(RECORDS TO PROCESS Opens)

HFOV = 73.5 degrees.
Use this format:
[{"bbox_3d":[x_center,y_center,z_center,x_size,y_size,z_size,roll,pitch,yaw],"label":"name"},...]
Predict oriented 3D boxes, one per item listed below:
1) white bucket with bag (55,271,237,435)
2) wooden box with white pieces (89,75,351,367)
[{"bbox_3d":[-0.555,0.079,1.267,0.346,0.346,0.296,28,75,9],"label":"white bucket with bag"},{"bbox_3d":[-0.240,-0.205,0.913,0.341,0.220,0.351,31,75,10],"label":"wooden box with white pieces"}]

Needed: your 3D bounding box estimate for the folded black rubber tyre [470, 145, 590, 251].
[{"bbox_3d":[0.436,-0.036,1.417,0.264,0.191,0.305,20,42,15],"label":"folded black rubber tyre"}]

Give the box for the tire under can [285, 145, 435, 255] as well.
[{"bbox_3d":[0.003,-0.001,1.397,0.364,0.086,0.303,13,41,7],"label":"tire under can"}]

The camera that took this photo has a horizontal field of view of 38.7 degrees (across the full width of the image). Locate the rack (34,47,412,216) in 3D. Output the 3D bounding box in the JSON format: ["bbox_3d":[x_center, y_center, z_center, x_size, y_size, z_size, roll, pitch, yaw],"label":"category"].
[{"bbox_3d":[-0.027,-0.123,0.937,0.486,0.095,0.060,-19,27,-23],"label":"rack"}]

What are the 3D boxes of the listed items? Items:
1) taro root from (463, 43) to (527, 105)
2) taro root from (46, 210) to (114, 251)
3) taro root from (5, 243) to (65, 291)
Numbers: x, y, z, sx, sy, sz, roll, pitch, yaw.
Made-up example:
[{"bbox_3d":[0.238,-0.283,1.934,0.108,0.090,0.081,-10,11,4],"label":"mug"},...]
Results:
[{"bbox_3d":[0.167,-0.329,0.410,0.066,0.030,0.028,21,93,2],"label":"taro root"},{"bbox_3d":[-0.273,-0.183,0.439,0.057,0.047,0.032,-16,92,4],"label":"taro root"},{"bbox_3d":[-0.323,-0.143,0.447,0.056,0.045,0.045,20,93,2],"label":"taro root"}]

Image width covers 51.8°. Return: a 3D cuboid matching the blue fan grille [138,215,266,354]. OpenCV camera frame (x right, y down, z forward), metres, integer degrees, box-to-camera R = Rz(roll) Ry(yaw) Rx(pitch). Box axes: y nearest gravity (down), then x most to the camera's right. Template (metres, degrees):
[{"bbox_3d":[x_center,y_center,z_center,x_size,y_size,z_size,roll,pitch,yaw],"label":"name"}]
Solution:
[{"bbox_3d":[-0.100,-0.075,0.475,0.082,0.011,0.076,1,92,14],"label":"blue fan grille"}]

(RECORDS TO PROCESS Closes)
(RECORDS TO PROCESS Opens)

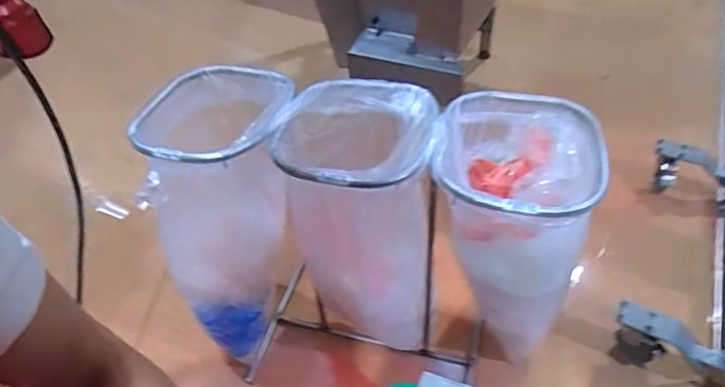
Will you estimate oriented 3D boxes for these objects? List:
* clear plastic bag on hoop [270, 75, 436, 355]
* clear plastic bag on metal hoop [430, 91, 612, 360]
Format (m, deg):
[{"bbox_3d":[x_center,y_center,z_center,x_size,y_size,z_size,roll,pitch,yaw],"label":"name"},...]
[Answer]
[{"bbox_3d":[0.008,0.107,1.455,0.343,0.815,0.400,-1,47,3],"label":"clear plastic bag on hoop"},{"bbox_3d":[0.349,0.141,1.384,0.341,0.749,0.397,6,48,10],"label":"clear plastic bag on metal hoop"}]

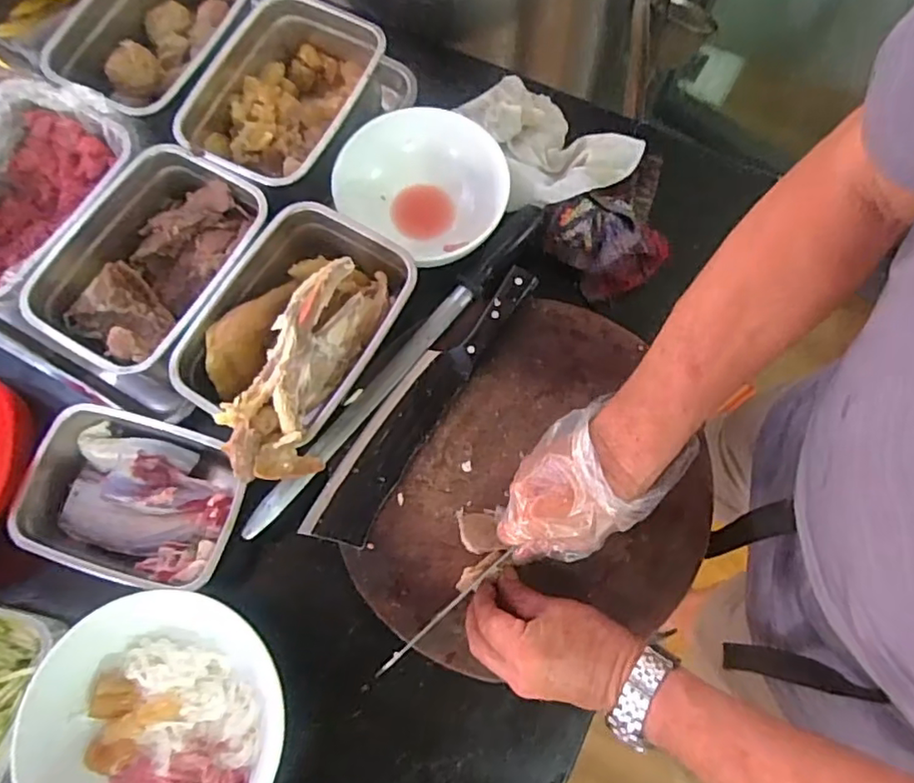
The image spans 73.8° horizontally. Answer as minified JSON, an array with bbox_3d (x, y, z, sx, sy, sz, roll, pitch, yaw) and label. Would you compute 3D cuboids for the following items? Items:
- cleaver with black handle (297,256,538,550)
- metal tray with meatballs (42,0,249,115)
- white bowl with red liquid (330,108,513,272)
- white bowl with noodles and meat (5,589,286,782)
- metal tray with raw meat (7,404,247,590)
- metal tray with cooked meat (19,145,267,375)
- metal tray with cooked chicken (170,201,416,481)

(RECORDS TO PROCESS Closes)

# INSTRUCTIONS TO FOLLOW
From the entries above, give again exactly the lines running from the line with "- white bowl with red" to the line with "- metal tray with cooked chicken"; include both of those lines.

# RESULT OF THE TASK
- white bowl with red liquid (330,108,513,272)
- white bowl with noodles and meat (5,589,286,782)
- metal tray with raw meat (7,404,247,590)
- metal tray with cooked meat (19,145,267,375)
- metal tray with cooked chicken (170,201,416,481)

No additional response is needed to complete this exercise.